Please summarize the book reviews below in two sentences.
╭─ TEXT PROVIDED
From the author of Fish in a Tree and One for the Murphyscomes another poignant, moving, beautifully written story of changing friendships, belonging, loss, love, and forgiveness.  So many themes to explore here!   Here is another example of a writer who develops amazing, strong characters – I don’t think there was one character  in this book I didn’t believe in.  Delsie, our narrator, is strong, independent, kind, and accepting.  I felt like I wanted to be her friend!  She deals with friendship problems,  mean girls, abandonment issues, and struggles to define what, exactly, makes a family.  (not to mention, she loves tracking weather and HATES to wear shoes!)  Another winner by Lynda Mullaly Hunt.

The Night Diary – Veera Hiranandani

I absolutely love the writing in this book!  Told from the point of view of a 12-year old Nisha through her diary entries to her mother who has passed away, this story is centered around the confusion, frustration, fear, and sadness experienced during of India’s Partition in 1947.  I learned so much history from this book.  Great characters, suspense, adventure, and heartache interwoven into a story of a family caught in the midst of horrendous cultural/political conflict–Hindus against Muslims.  Amazing sensory writing – I felt the wind, the dust, smelled the spices, felt the pencil in Nisha’s hand.   This would make an excellent choice for a grade six or seven read-aloud or Lit Circle book.
╰─
╭─ STORED DATA
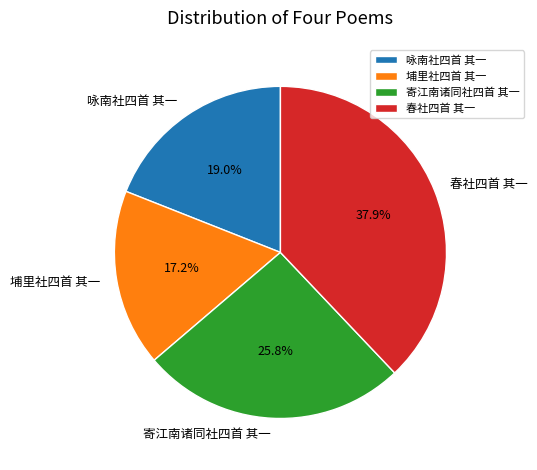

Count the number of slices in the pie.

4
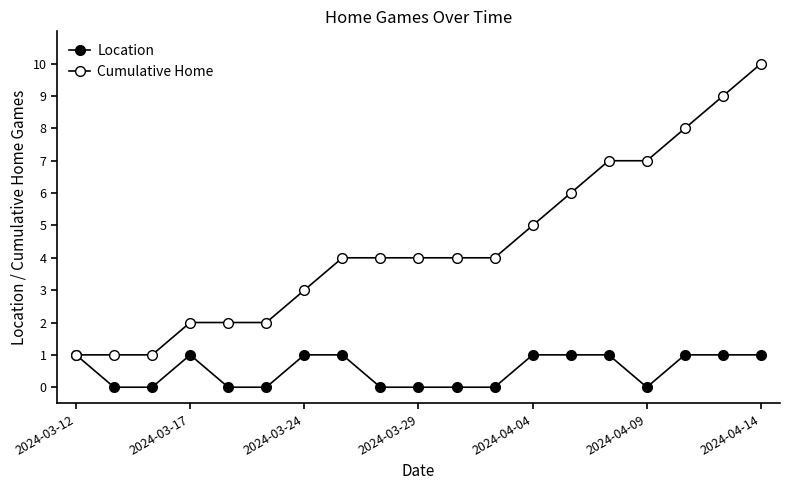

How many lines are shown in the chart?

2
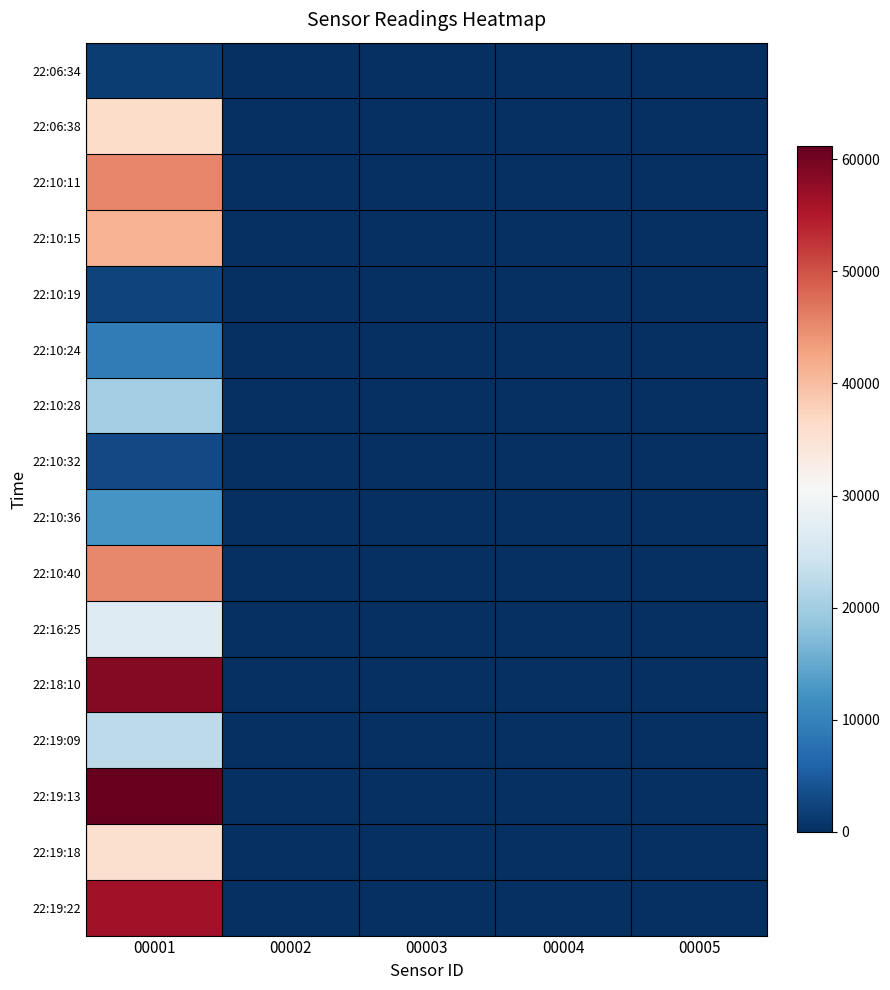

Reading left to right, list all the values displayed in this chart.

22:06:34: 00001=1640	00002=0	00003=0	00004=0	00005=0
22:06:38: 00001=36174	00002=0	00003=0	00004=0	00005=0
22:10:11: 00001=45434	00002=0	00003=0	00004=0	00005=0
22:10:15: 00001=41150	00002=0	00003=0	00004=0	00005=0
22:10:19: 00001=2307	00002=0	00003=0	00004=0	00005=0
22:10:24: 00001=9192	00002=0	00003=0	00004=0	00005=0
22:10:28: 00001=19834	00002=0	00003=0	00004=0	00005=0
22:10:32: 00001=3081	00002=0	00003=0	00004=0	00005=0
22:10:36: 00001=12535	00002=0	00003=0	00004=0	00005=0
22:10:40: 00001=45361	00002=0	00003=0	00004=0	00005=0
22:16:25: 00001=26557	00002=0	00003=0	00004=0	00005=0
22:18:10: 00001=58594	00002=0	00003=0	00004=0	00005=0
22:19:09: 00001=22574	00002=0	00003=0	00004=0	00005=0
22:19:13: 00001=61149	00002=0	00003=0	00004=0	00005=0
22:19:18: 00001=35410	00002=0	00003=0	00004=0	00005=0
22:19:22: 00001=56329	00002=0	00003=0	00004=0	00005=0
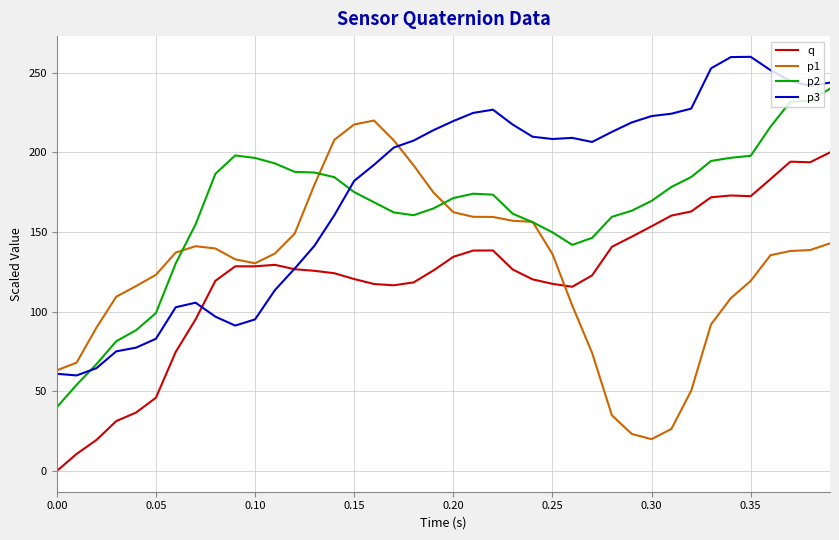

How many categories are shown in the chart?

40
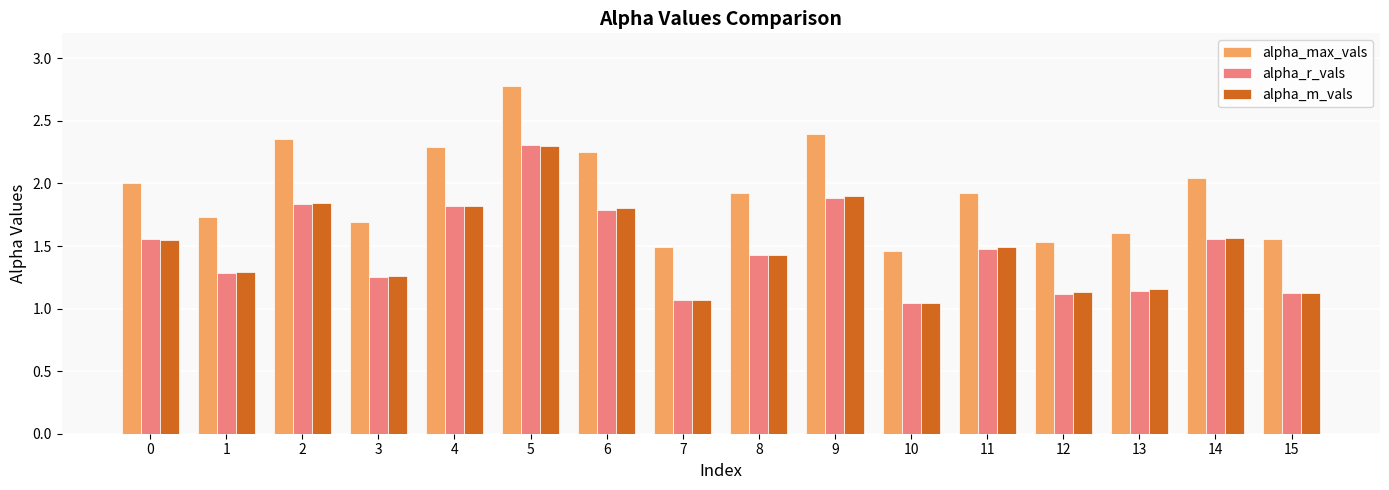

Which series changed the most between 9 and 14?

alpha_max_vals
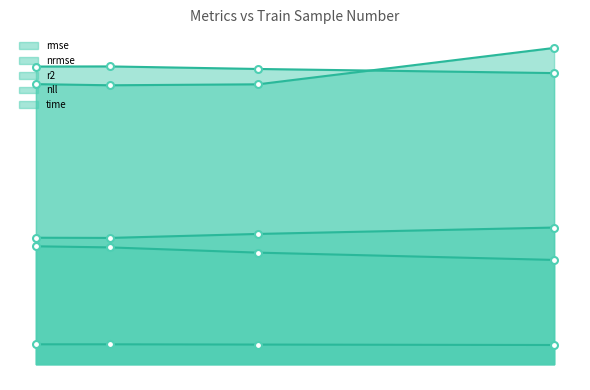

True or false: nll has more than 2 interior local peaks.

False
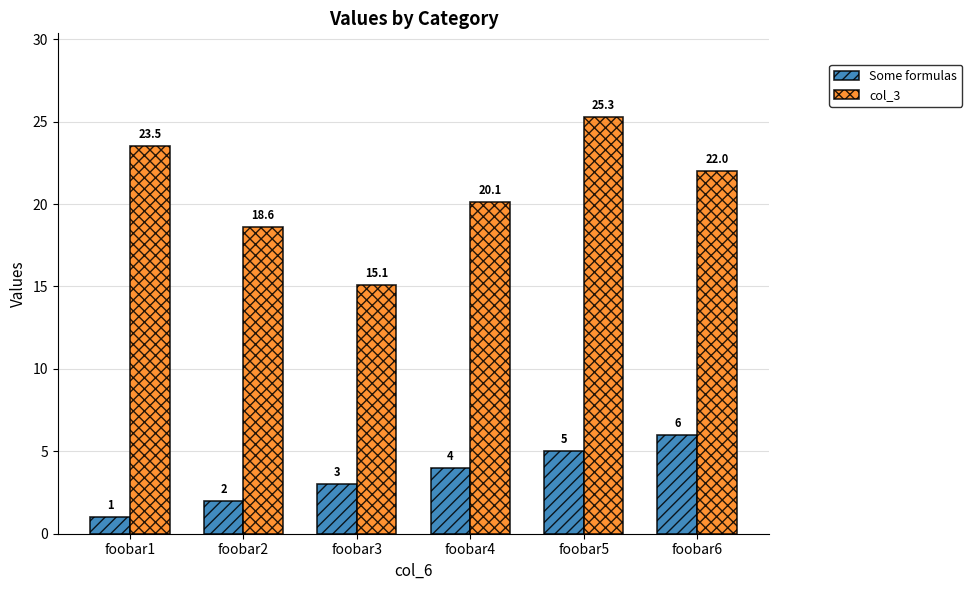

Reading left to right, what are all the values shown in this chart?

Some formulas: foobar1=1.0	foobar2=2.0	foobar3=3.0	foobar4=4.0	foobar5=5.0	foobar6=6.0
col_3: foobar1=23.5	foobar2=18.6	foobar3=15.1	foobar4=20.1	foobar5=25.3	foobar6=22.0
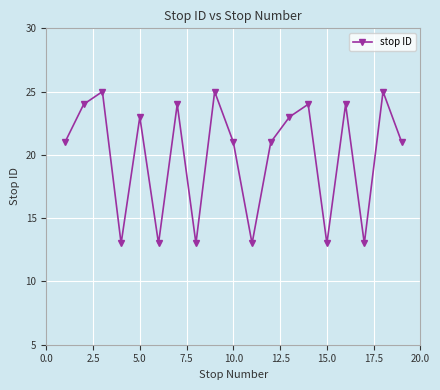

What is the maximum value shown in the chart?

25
╰─
■ **RESPONSE BOX**
The first review praises a new story by Lynda Mullaly Hunt, author of Fish in a Tree and One for the Murphys, about changing friendships, belonging, loss, love, and forgiveness, noting its believable characters and its strong, kind narrator Delsie, who faces friendship problems and abandonment issues and struggles to define what makes a family. The second review praises The Night Diary by Veera Hiranandani, told through 12-year-old Nisha's diary entries to her late mother during India's Partition in 1947, for its history, characters, and sensory writing, and recommends it as a grade six or seven read-aloud or Lit Circle book.